StatMod MC & RockMod Projects
Simultaneous Property and Lithology Simulation
Jason’s Markov Chain Monte Carlo (MCMC) geostatistical inversion is a powerful tool for separating individual lithologies and providing high-resolution models useful for identifying thin beds. It also produces multiple rock property models (e.g. lithology, porosity, permeability, BVHC, etc.), which can be used for prospect ranking and for output to geocellular models and reservoir flow simulators. StatMod® MC is the post-stack version of this technology, while RockMod® is the PreStack AVA/AVO version. The technology has proven itself both in carbonate areas and areas with tight sands.
MCMC technology is much better suited for inversion problems than sequential simulation-type algorithms, because it can take both the seismic and the geostatistics into account, simultaneously and rigorously, all the way through the process. The MCMC approach puts a rich, realistic model of the character of the reservoir (variograms, histograms, etc) together with a powerful seismic model (full- or pre-stack), and considers both simultaneously while searching for geologically plausible realizations. In effect, it constructs possible scenarios for the seismic with direct reference to the lithotypes, property crossplots, and spatial patterns which are believed to be present in the zone of interest.

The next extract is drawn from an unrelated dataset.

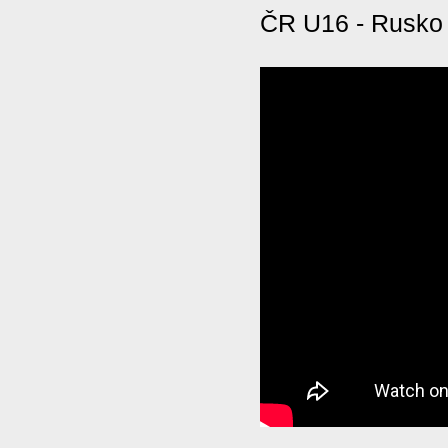
ČR U16 - Rusko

The workflow for StatMod MC and RockMod® projects generally follow these steps:
- Load and condition seismic data (angle or offset gather stacks for RockMod), well logs, and velocity information
- Perform petrophysical and rock physics analysis on the well log data
- Estimate the seismic wavelet (for each angle or offset stack for RockMod projects) using a multi-well estimation technique
- Perform Property Simulation of the elastic parameters
- Run the MCMC inversion and QC the results
- Perform cosimulation to generate lithology, property, and statistics (P10, P50, P90, etc.) volumes.

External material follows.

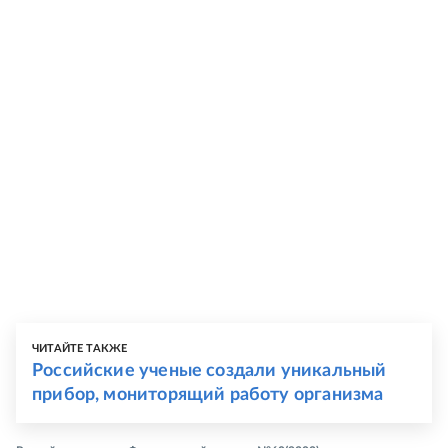
ЧИТАЙТЕ ТАКЖЕ
Российские ученые создали уникальный
прибор, мониторящий работу организма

- Analyze and interpret the results
In this West Texas carbonate case study, our client was having difficulty using the seismic data to identify and rank drilling locations (Figure at right). In fact, the client was not using the seismic at all and was simply drilling on a uniform grid.
Jason inverted the seismic for acoustic impedance and co-simulated for porosity. The next four wells, drilled based on the porosity volume, successfully encountered high porosity as predicted by the inversion. The porosity volumes also enabled fracturing in by-passed pay zones in existing wells, further increasing production.